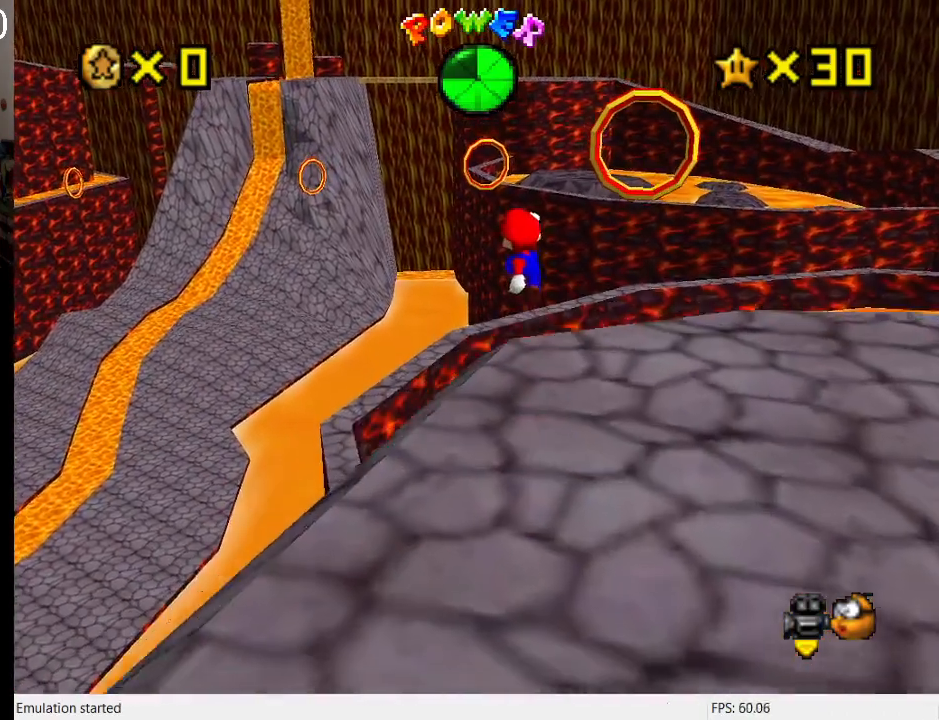
{"buttons": ["CROSS", "SQUARE"], "left_stick": "up-left", "right_stick": "center", "events": [[100, "left_stick", "up-right"], [367, "SQUARE", "down"], [367, "left_stick", "up"], [433, "SQUARE", "up"], [467, "CROSS", "down"], [500, "SQUARE", "down"], [500, "left_stick", "up-left"]]}
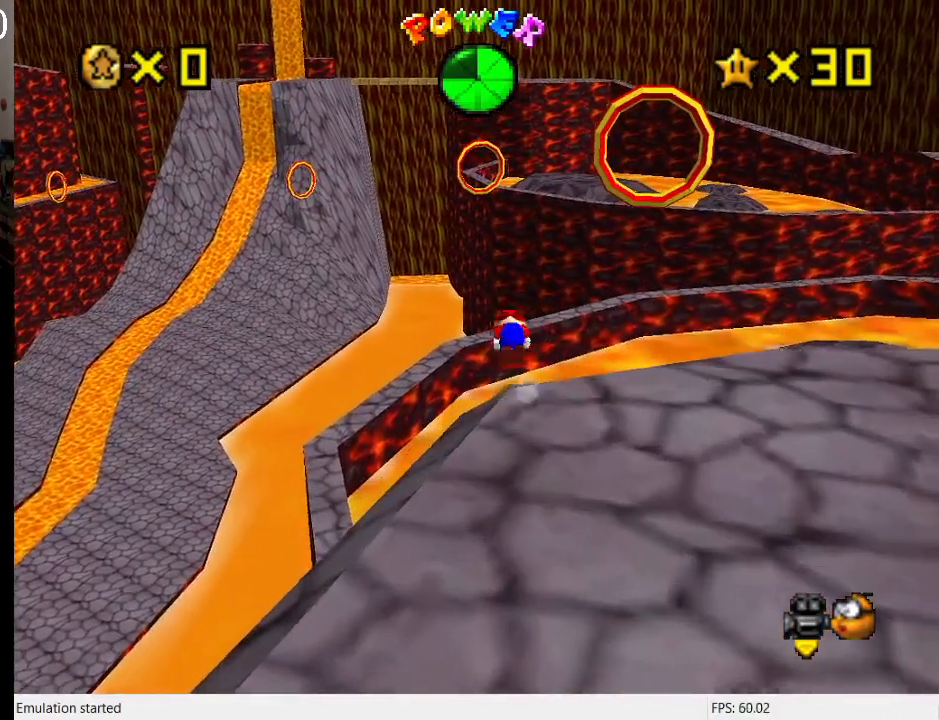
{"buttons": [], "left_stick": "up-left", "right_stick": "center", "events": [[233, "SQUARE", "up"], [300, "CROSS", "up"]]}
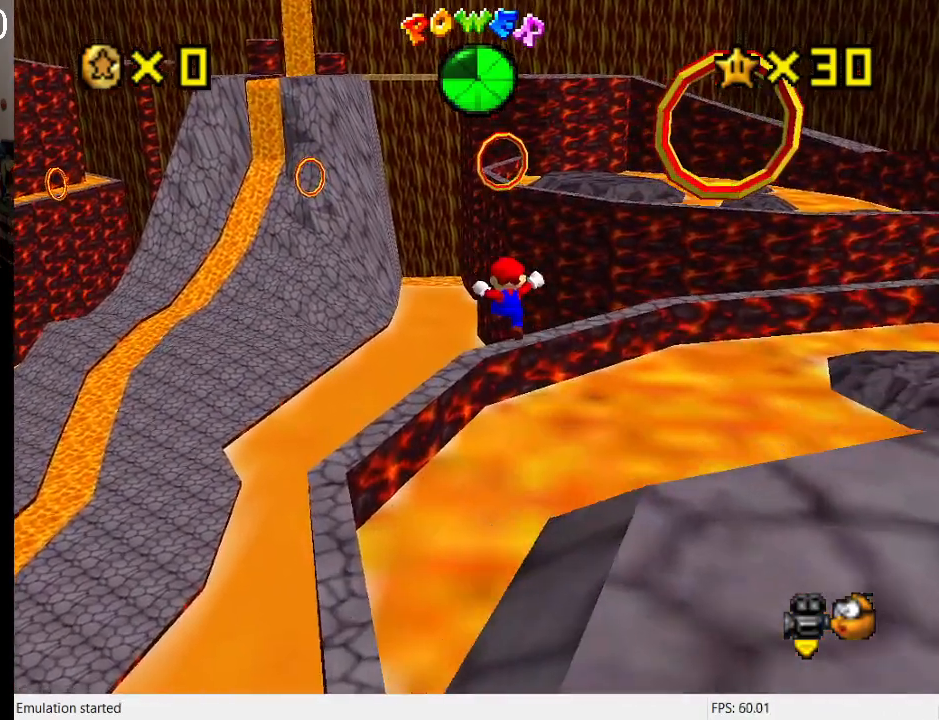
{"buttons": [], "left_stick": "down-left", "right_stick": "center", "events": [[67, "left_stick", "left"], [233, "left_stick", "down-left"]]}
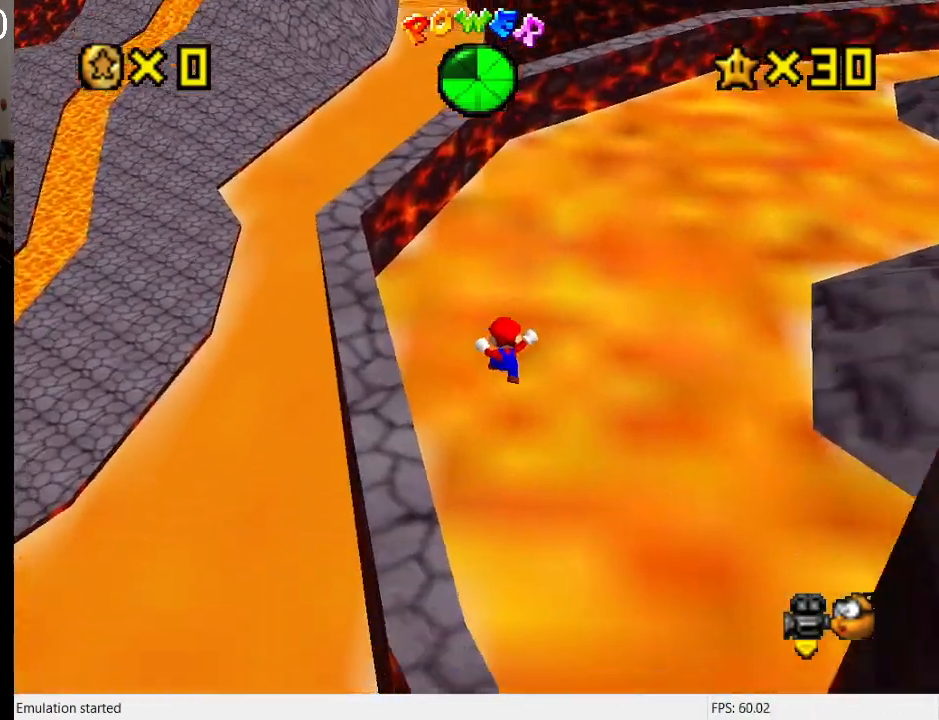
{"buttons": [], "left_stick": "left", "right_stick": "center", "events": [[467, "left_stick", "left"]]}
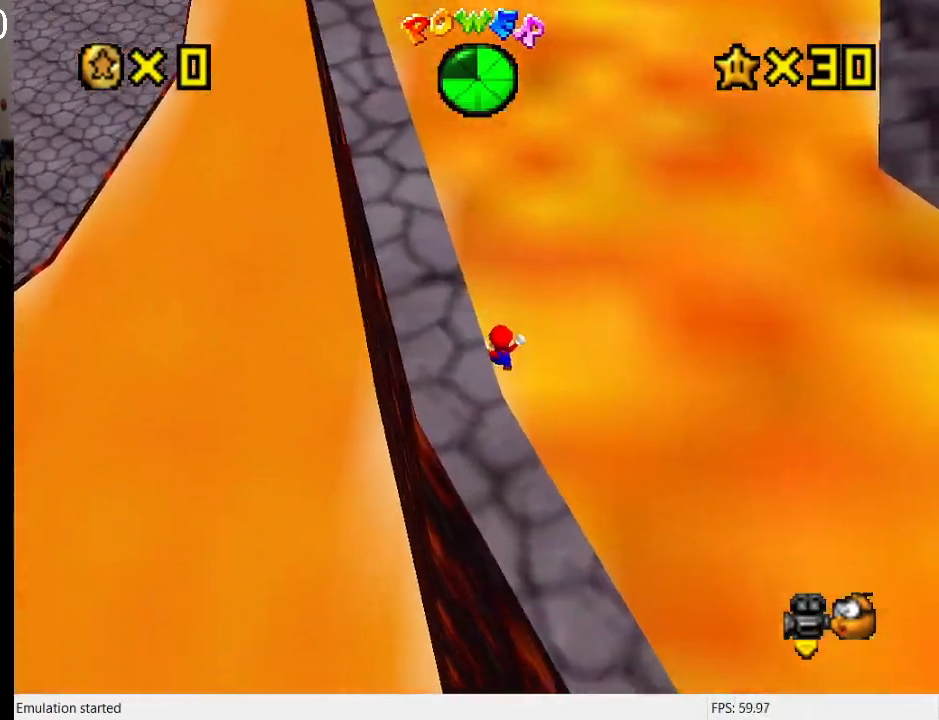
{"buttons": [], "left_stick": "up", "right_stick": "center", "events": [[133, "left_stick", "up-left"], [400, "left_stick", "up"]]}
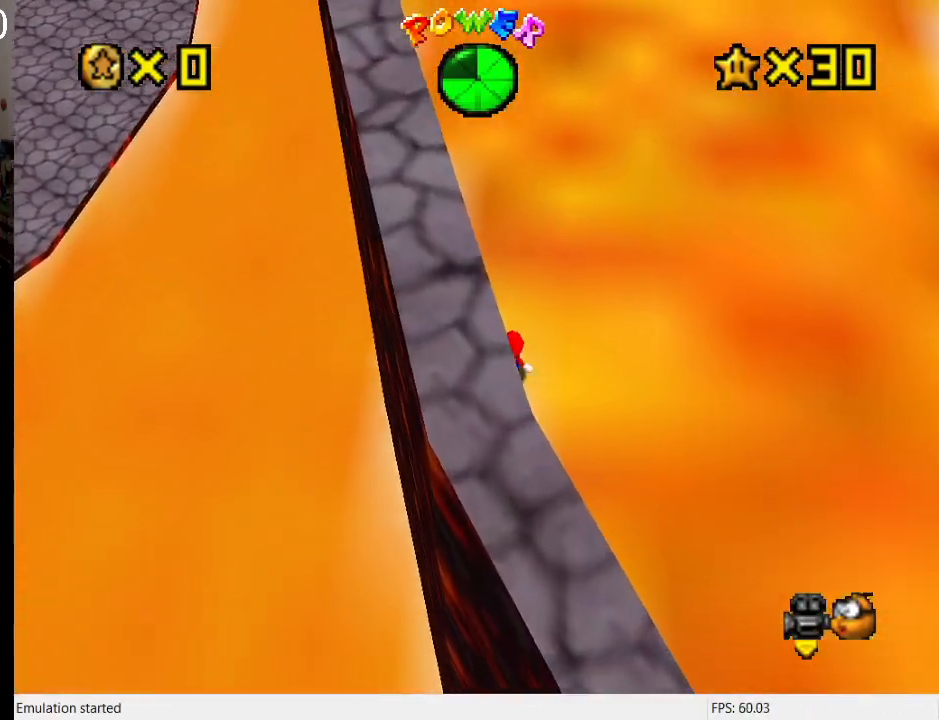
{"buttons": ["R1"], "left_stick": "up-left", "right_stick": "center", "events": [[200, "left_stick", "down"], [300, "CROSS", "down"], [433, "left_stick", "up-left"], [467, "CROSS", "up"], [467, "R1", "down"]]}
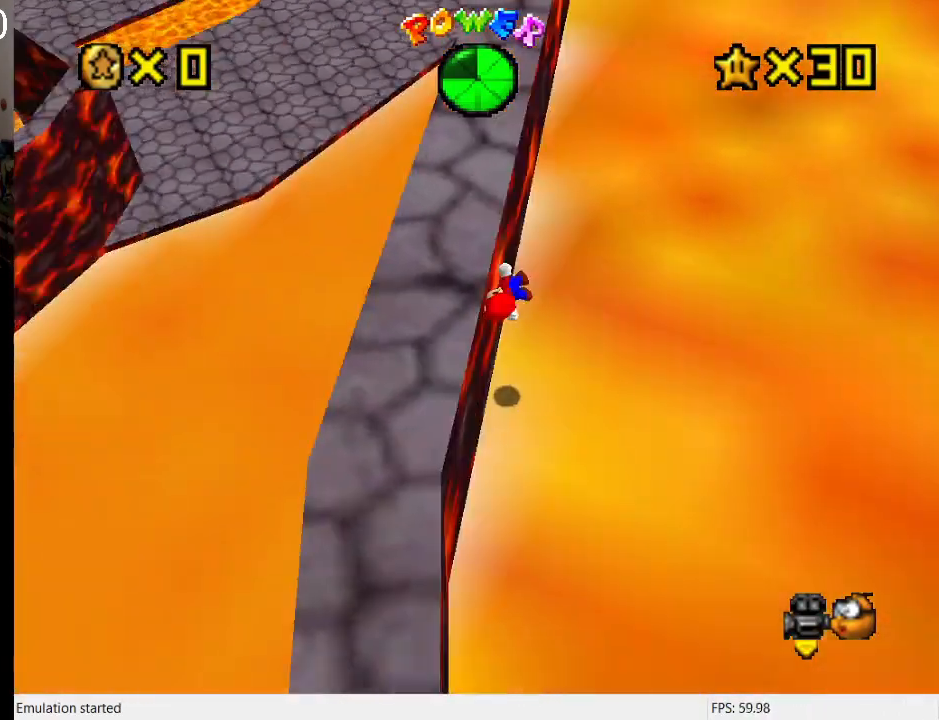
{"buttons": [], "left_stick": "center", "right_stick": "center", "events": [[100, "R1", "up"], [433, "left_stick", "center"]]}
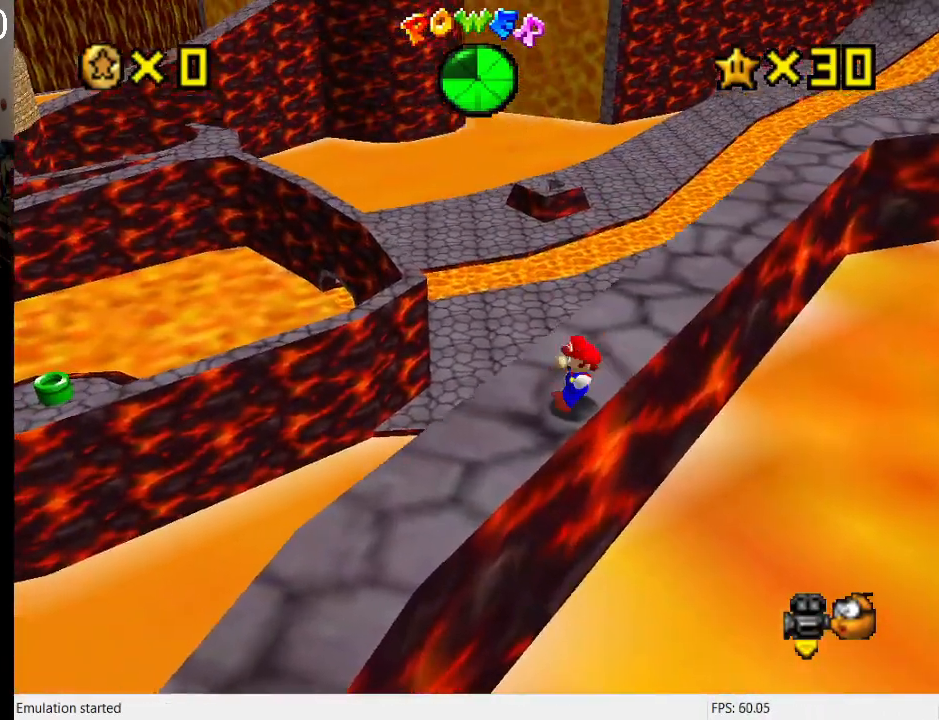
{"buttons": [], "left_stick": "center", "right_stick": "center", "events": [[133, "L1", "down"], [267, "L1", "up"], [300, "L1", "down"], [433, "L1", "up"]]}
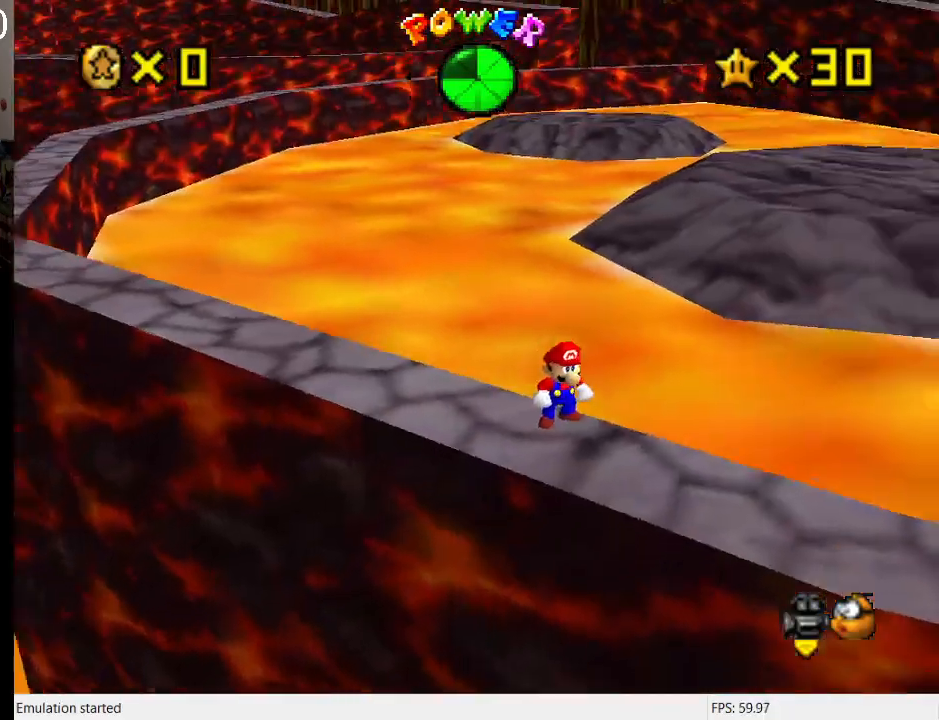
{"buttons": [], "left_stick": "center", "right_stick": "center", "events": []}
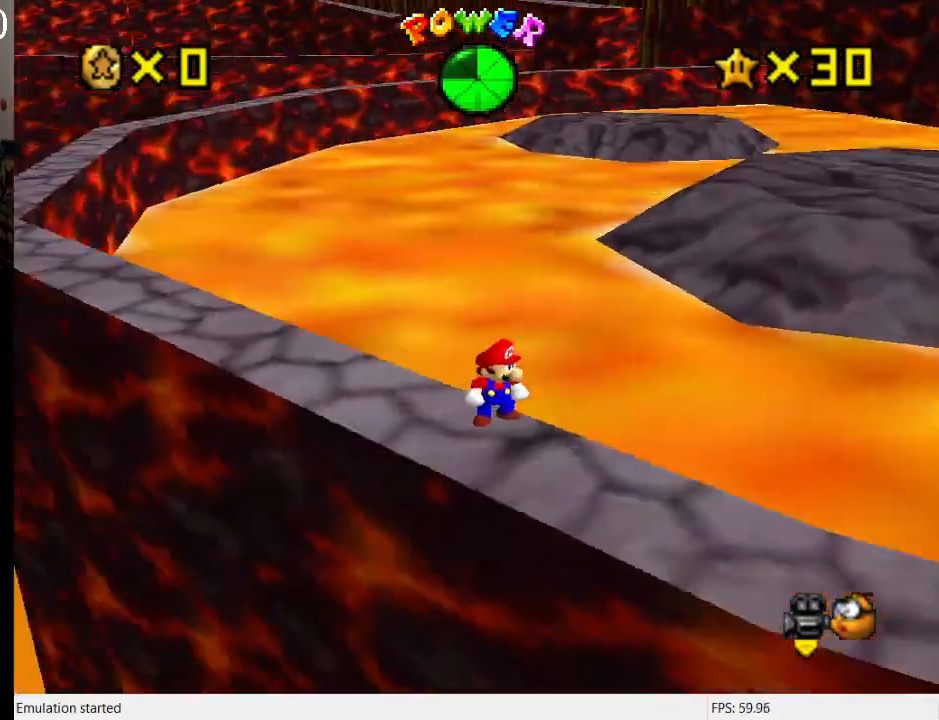
{"buttons": [], "left_stick": "center", "right_stick": "center", "events": [[33, "R1", "down"], [67, "R1", "up"], [200, "R1", "down"], [267, "R1", "up"], [333, "R1", "down"], [400, "R1", "up"]]}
◇ ◇ ◇ ◇ ◇
All the records above need to be given again word for word. Skip the pictures.

• _SOLUTION TO THE EXERCISE_:
{"buttons": ["CROSS", "SQUARE"], "left_stick": "up-left", "right_stick": "center", "events": [[100, "left_stick", "up-right"], [367, "SQUARE", "down"], [367, "left_stick", "up"], [433, "SQUARE", "up"], [467, "CROSS", "down"], [500, "SQUARE", "down"], [500, "left_stick", "up-left"]]}
{"buttons": [], "left_stick": "up-left", "right_stick": "center", "events": [[233, "SQUARE", "up"], [300, "CROSS", "up"]]}
{"buttons": [], "left_stick": "down-left", "right_stick": "center", "events": [[67, "left_stick", "left"], [233, "left_stick", "down-left"]]}
{"buttons": [], "left_stick": "left", "right_stick": "center", "events": [[467, "left_stick", "left"]]}
{"buttons": [], "left_stick": "up", "right_stick": "center", "events": [[133, "left_stick", "up-left"], [400, "left_stick", "up"]]}
{"buttons": ["R1"], "left_stick": "up-left", "right_stick": "center", "events": [[200, "left_stick", "down"], [300, "CROSS", "down"], [433, "left_stick", "up-left"], [467, "CROSS", "up"], [467, "R1", "down"]]}
{"buttons": [], "left_stick": "center", "right_stick": "center", "events": [[100, "R1", "up"], [433, "left_stick", "center"]]}
{"buttons": [], "left_stick": "center", "right_stick": "center", "events": [[133, "L1", "down"], [267, "L1", "up"], [300, "L1", "down"], [433, "L1", "up"]]}
{"buttons": [], "left_stick": "center", "right_stick": "center", "events": []}
{"buttons": [], "left_stick": "center", "right_stick": "center", "events": [[33, "R1", "down"], [67, "R1", "up"], [200, "R1", "down"], [267, "R1", "up"], [333, "R1", "down"], [400, "R1", "up"]]}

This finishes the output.